SOURCE TEXT:
● ● ● ● ●
The prior four generations indicate that lead time has far less import than you're asserting. I submit that other factors are far, far more important to the final outcome, even for third-party support, than being on the market a year or two before the competition.

 

*Again, in light of the release schedule I consider the Wii largely to have been abandoned starting in 2011. Notable releases became...scarce...starting in that year. Even assuming, arguendo, that the 360 has only one additional year, the 360 will not only still lose, but no rational arguement can be made that the additional lead time would be responsible for its gradual gaining on the Wii. Especially since its status as a second-place console, while likely, is even now not set in stone.



noname2200 said:

..

Relating all this back to the Wii U, I'm not convinced that its strength, if any, comes from its early release. Rather, it should logically be the cost of development: if Epic is right, and the PS4/720 "only" double development costs, the entry price will till be too high for a lot of third-parties, and even those that can afford to buy-in will only do so with the safest of titles. While I still believe that a smart and aggressive Nintendo could have carried the prior generation on its own, I've come around to the idea that they don't want to do so, and that no other developer seems capable of carrying a system single-handedly. So third-parties' behavior is going to play a large role in determining whether the Wii U floats or sinks.

At the moment, I choose "sink."

i'm not sure if i quite see that as a strength though either.  the market seems to be split to me and the divide seems to be growing.  a large segment doesn't care much about quality (imo) of games and are happy buying up ipads/smartphones for games due to the $0-1 point for games.   another segment only seems to care about the absolute highest quality AAAA games and gravitating to fewer but higher quality games and shunning any sort of middle-ware game.
● ● ● ● ●
GIVEN INFORMATION:
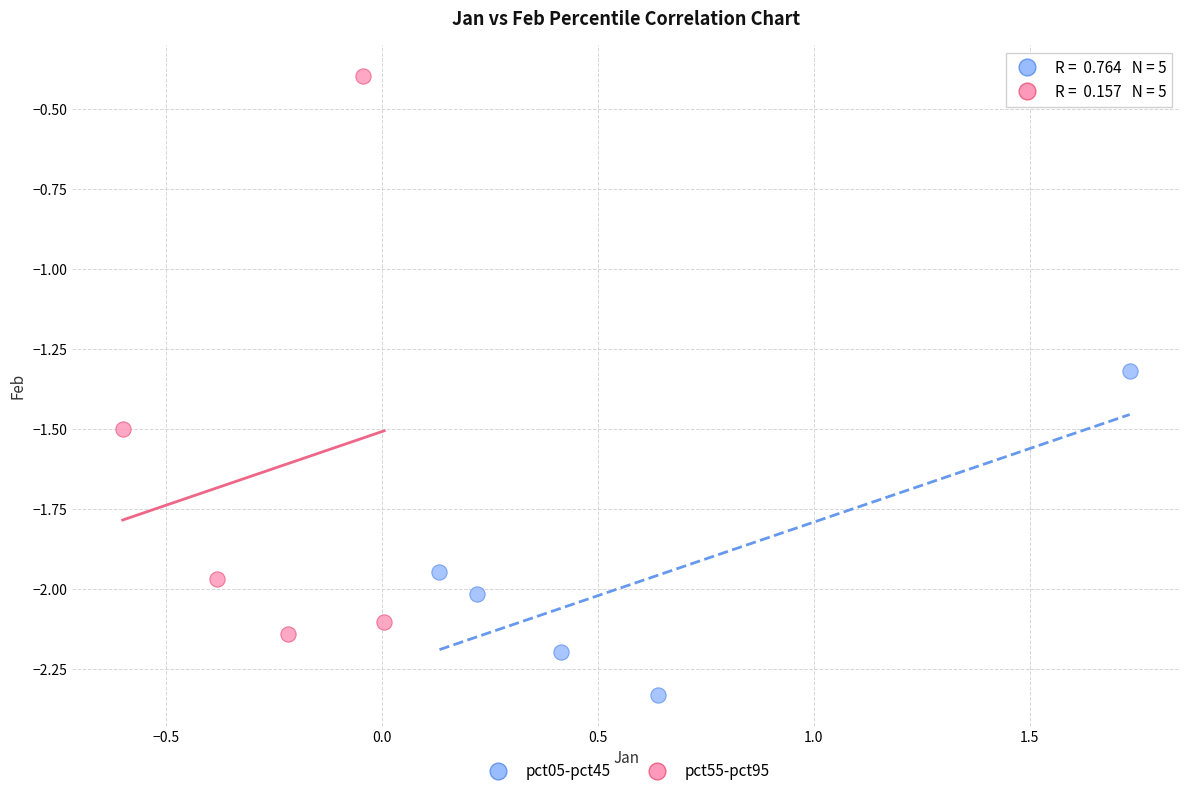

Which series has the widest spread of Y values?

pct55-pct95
● ● ● ● ●
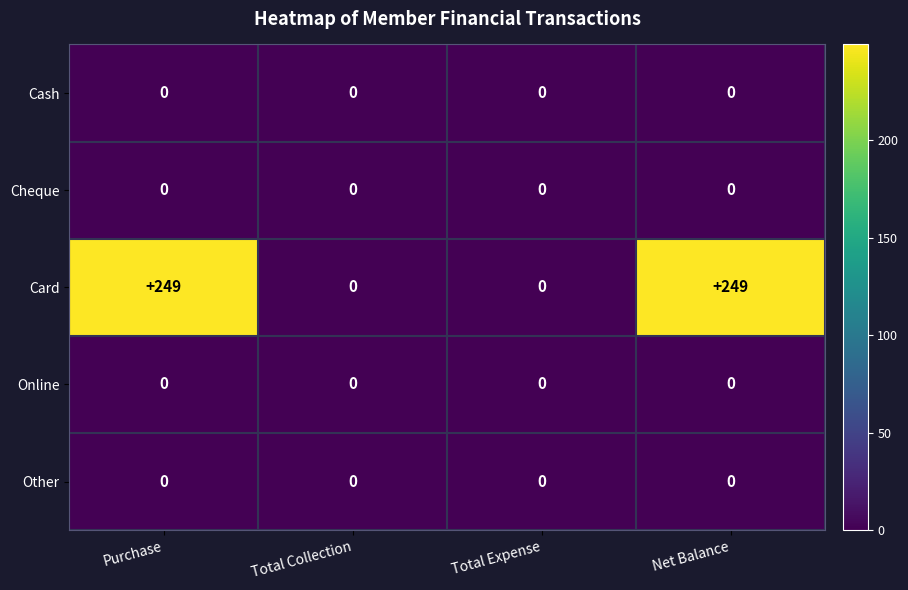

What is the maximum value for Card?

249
● ● ● ● ●
LIST OF TASKS:
**A.** In the console forum post, could you swap "lead time" for "head start" and write out the passage that begins at the words "The prior four" and stops after "set in stone."?
**B.** Can you carry on the forum post about the Wii U and third-party support from the point where it stops?
None of the records are needed for this work.

RESULTS:
**A.**
The prior four generations indicate that head start has far less import than you're asserting. I submit that other factors are far, far more important to the final outcome, even for third-party support, than being on the market a year or two before the competition.

 

*Again, in light of the release schedule I consider the Wii largely to have been abandoned starting in 2011. Notable releases became...scarce...starting in that year. Even assuming, arguendo, that the 360 has only one additional year, the 360 will not only still lose, but no rational arguement can be made that the additional head start would be responsible for its gradual gaining on the Wii. Especially since its status as a second-place console, while likely, is even now not set in stone.

**B.**
there may only be a few developers that can afford the high costs of the ps4/720 but there will be even fewer that can afford the ps3 level costs if that portion of the consumer base isn't there.  nintendo is left in the middle without the ability to deliver to the most demanding consumer and without the ability to reach the price point of the other consumer.  

i just don't see who is in that middle point not really cheap but not really advanced.

and i choose neutrally buoyant.  nintendo was suppose to have made a profit on the gamecube.  even if the wiiU only sells 20M (and i think that number far too low) i still think nintendo makes it work.   profitable hardware sales.  profitable game sales.  they'll get by.



Playstation 3 sold 150k launch week in the States and still had units on shelf the same week.

Wii U had over 400k sold, Discuss.

I mean whats the point of this thread? Another opportunity to bash Nintendo blah blah flop. It's irritating and annoying, sorry.
Since when has gaming companies become a competition of who fails first?!



As a more traditional sort of gamer, why would any of us care if the Wii U blew up like the Wii due to the adoption of "casual" software such as Wii Sports and Nintendo Land?

The only growth i personally care for, as a consumer, are other consumers with like-minded purchasing habits.